# YOUR OBJECTIVE
All entries, exactly as written, should be output again.

(Stored data)
.....
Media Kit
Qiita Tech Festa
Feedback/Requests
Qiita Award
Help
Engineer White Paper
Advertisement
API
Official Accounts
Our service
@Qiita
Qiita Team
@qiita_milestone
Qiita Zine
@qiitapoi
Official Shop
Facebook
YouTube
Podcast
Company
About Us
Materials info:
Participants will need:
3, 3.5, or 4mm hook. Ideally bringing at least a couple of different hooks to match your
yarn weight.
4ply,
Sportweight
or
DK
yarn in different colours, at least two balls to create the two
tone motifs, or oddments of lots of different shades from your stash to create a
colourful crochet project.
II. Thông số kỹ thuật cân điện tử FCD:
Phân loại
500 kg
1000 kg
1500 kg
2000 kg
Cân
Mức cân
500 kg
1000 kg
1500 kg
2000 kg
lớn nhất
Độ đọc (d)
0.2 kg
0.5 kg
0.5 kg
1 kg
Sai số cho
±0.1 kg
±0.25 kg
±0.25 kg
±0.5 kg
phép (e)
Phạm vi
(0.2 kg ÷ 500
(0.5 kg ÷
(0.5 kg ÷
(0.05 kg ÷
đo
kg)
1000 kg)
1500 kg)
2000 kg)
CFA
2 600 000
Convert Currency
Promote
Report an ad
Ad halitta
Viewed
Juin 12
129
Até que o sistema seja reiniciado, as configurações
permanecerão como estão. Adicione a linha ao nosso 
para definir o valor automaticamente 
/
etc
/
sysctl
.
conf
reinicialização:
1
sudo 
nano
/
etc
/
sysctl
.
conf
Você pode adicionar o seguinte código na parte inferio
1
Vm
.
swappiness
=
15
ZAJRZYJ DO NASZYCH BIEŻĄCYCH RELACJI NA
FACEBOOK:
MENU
.....
# ANSWER BOX
Media Kit
Qiita Tech Festa
Feedback/Requests
Qiita Award
Help
Engineer White Paper
Advertisement
API
Official Accounts
Our service
@Qiita
Qiita Team
@qiita_milestone
Qiita Zine
@qiitapoi
Official Shop
Facebook
YouTube
Podcast
Company
About Us
Materials info:
Participants will need:
3, 3.5, or 4mm hook. Ideally bringing at least a couple of different hooks to match your
yarn weight.
4ply,
Sportweight
or
DK
yarn in different colours, at least two balls to create the two
tone motifs, or oddments of lots of different shades from your stash to create a
colourful crochet project.
II. Thông số kỹ thuật cân điện tử FCD:
Phân loại
500 kg
1000 kg
1500 kg
2000 kg
Cân
Mức cân
500 kg
1000 kg
1500 kg
2000 kg
lớn nhất
Độ đọc (d)
0.2 kg
0.5 kg
0.5 kg
1 kg
Sai số cho
±0.1 kg
±0.25 kg
±0.25 kg
±0.5 kg
phép (e)
Phạm vi
(0.2 kg ÷ 500
(0.5 kg ÷
(0.5 kg ÷
(0.05 kg ÷
đo
kg)
1000 kg)
1500 kg)
2000 kg)
CFA
2 600 000
Convert Currency
Promote
Report an ad
Ad halitta
Viewed
Juin 12
129
Até que o sistema seja reiniciado, as configurações
permanecerão como estão. Adicione a linha ao nosso 
para definir o valor automaticamente 
/
etc
/
sysctl
.
conf
reinicialização:
1
sudo 
nano
/
etc
/
sysctl
.
conf
Você pode adicionar o seguinte código na parte inferio
1
Vm
.
swappiness
=
15
ZAJRZYJ DO NASZYCH BIEŻĄCYCH RELACJI NA
FACEBOOK:
MENU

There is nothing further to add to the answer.